Assignment =>
Transcribe the listing in full, excluding any pictures.
++++
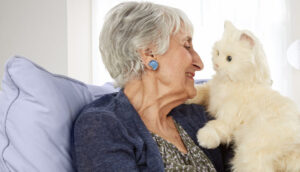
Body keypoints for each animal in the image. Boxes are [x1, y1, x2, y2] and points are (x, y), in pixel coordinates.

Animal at [188, 21, 300, 172]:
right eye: (217, 52)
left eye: (229, 59)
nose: (216, 64)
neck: (236, 82)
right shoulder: (210, 94)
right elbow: (199, 91)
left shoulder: (229, 116)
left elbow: (216, 126)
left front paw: (205, 139)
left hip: (251, 152)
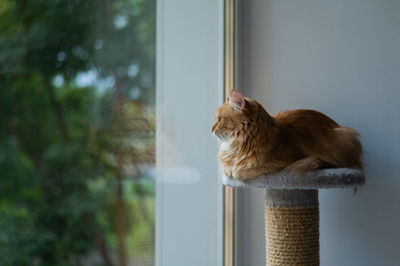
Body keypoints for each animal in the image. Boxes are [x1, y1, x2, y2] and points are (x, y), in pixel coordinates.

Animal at [212, 90, 362, 180]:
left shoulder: (283, 163)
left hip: (345, 136)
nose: (211, 129)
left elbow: (238, 172)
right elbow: (227, 169)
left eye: (219, 119)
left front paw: (234, 171)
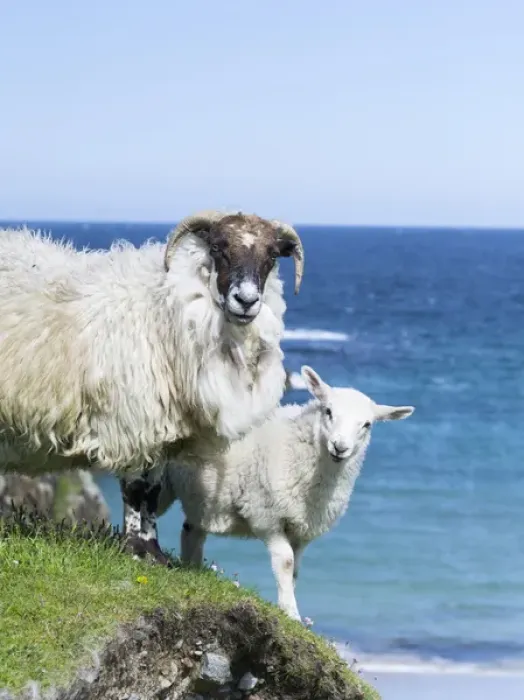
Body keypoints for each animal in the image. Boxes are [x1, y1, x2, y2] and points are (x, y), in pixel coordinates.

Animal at [0, 211, 305, 564]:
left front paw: (155, 552)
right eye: (217, 247)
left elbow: (152, 492)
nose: (246, 300)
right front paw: (135, 549)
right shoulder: (131, 424)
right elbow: (135, 490)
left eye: (272, 256)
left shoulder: (162, 432)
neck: (167, 305)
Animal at [157, 365, 415, 620]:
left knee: (191, 531)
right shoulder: (266, 516)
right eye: (328, 411)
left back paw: (191, 569)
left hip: (202, 498)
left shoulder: (302, 530)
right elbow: (286, 562)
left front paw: (289, 602)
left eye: (367, 424)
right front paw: (291, 612)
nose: (340, 447)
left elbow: (296, 571)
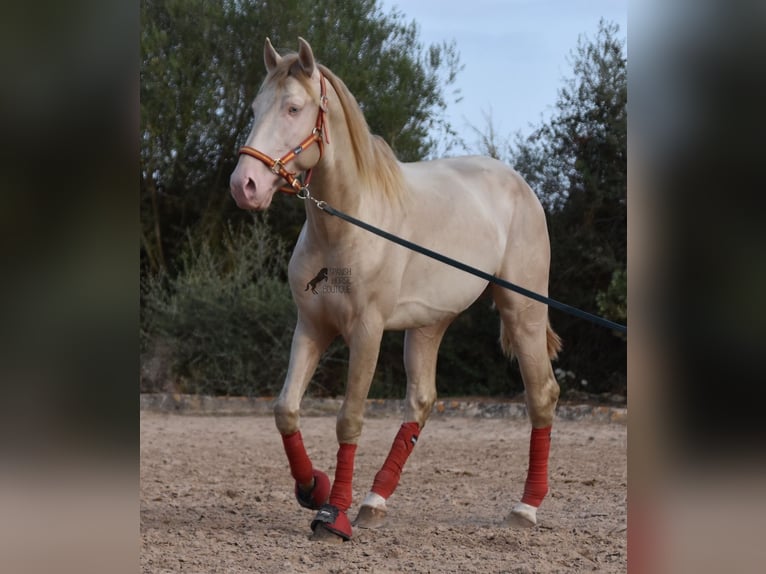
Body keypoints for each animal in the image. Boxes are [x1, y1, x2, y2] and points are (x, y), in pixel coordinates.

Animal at [230, 37, 564, 544]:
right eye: (254, 108)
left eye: (293, 108)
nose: (244, 185)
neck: (346, 225)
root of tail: (520, 185)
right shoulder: (312, 327)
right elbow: (286, 409)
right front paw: (312, 487)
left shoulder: (366, 332)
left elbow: (349, 420)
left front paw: (333, 514)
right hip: (430, 324)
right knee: (421, 401)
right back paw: (375, 501)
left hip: (522, 309)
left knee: (541, 394)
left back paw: (525, 509)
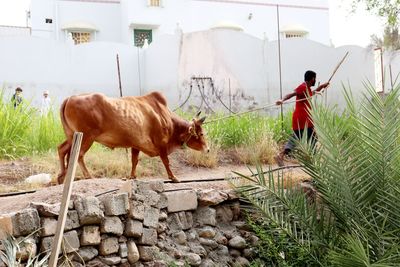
++++
Written response =>
Body keypoints for each animal in the image. Boxes are [x1, y1, x2, y2] and points are (x, y), in pixel coordinates.

Animal at [188, 21, 300, 172]:
right eye: (217, 52)
left eye: (229, 59)
nose: (216, 64)
neck: (236, 82)
right shoulder: (210, 94)
right elbow: (199, 91)
left shoulder: (229, 116)
left elbow: (216, 126)
left front paw: (205, 139)
left hip: (251, 152)
Body keypoints for each animal in the image. Boxes are [x1, y1, x2, y2] and points are (x, y), in pixel coordinates.

Animal at [212, 90, 362, 180]:
left shoulder: (283, 163)
left hip: (345, 136)
nose: (211, 129)
left elbow: (238, 172)
right elbow: (227, 169)
left eye: (219, 119)
left front paw: (234, 171)
Body keypoints for each animal in the image. Boxes are [x1, y1, x2, y2] and points are (x, y), in pixel coordinates.

Animal at [0, 211, 305, 564]:
left front paw: (155, 552)
right eye: (217, 247)
left elbow: (152, 492)
nose: (246, 300)
right front paw: (135, 549)
right shoulder: (131, 424)
right elbow: (135, 490)
left eye: (272, 256)
left shoulder: (162, 432)
neck: (167, 305)
Animal at [157, 365, 415, 620]:
left knee: (191, 531)
right shoulder: (266, 516)
right eye: (328, 411)
left back paw: (191, 569)
left hip: (202, 498)
left shoulder: (302, 530)
right elbow: (286, 562)
left front paw: (289, 602)
left eye: (367, 424)
right front paw: (291, 612)
nose: (340, 447)
left elbow: (296, 571)
Body keypoints for each animal in the image. Boxes are [x1, y1, x2, y2] and points are (x, y), in pixel coordinates.

Animal at [230, 37, 564, 544]:
right eye: (254, 108)
left eye: (293, 108)
nose: (244, 185)
neck: (346, 225)
root of tail: (520, 185)
right shoulder: (312, 327)
right elbow: (286, 409)
right front paw: (312, 487)
left shoulder: (366, 332)
left elbow: (349, 420)
left front paw: (333, 514)
right hip: (430, 324)
right knee: (421, 401)
right back paw: (375, 501)
left hip: (522, 309)
left knee: (541, 394)
left back paw: (525, 509)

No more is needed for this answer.